Luxemburgische Zeitgeschichte

Presenter: Teaching History in Luxembourgish Secondary Schools in the 1950s-1970s: Ideas and Experiments

‘We don’t like over-emphasised patriotism; our national experience is simply more reserved than that of our larger neighbours. Since we do not feel as the significant part in big developments, such as is the case of for example France and Germany, we are forced from the outset to a certain modesty’, Fanny Beck-Mathekowitsch wrote in the pedagogical student thesis she submitted in order to receive a Luxembourg teacher’s accreditation in 1952. Like other aspirant teachers to the Luxembourg school system, Beck-Mathekowitsch had received her university training abroad, after which she had enrolled for a two-years internship in a Luxembourg school.

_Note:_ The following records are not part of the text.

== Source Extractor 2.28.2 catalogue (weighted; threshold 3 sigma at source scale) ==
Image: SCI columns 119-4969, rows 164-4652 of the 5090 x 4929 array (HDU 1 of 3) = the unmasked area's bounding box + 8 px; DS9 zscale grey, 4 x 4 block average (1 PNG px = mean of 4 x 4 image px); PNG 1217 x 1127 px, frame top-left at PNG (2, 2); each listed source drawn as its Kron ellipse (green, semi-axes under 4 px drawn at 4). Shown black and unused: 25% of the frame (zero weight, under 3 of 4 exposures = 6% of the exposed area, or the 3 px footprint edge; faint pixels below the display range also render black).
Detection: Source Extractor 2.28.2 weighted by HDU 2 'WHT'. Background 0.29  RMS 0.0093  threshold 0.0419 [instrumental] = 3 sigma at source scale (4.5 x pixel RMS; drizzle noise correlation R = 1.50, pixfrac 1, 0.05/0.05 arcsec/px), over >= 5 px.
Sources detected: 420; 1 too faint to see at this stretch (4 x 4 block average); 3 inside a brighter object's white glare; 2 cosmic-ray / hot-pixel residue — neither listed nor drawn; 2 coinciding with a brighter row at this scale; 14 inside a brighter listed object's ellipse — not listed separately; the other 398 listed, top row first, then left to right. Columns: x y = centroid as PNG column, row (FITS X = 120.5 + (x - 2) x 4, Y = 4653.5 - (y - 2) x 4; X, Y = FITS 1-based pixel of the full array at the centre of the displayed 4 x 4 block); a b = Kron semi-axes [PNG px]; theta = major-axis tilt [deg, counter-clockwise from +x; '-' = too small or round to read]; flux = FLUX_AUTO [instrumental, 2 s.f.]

The 21 pedagogical theses written throughout the 1950s and 1970s that are preserved in the Luxembourg National Archives shed new light on how history teaching in Luxembourg was researched and discussed by students. Given the absence of a research infrastructure in Luxembourg, these theses offer a unique insight in how history was taught, as well as how newcomers to the profession thought and experimented with how it should be taught. Through an investigation of hitherto unexplored historical sources, this chapter brings the reader as close as possible to the Luxembourg history classroom in the years after the Second World War.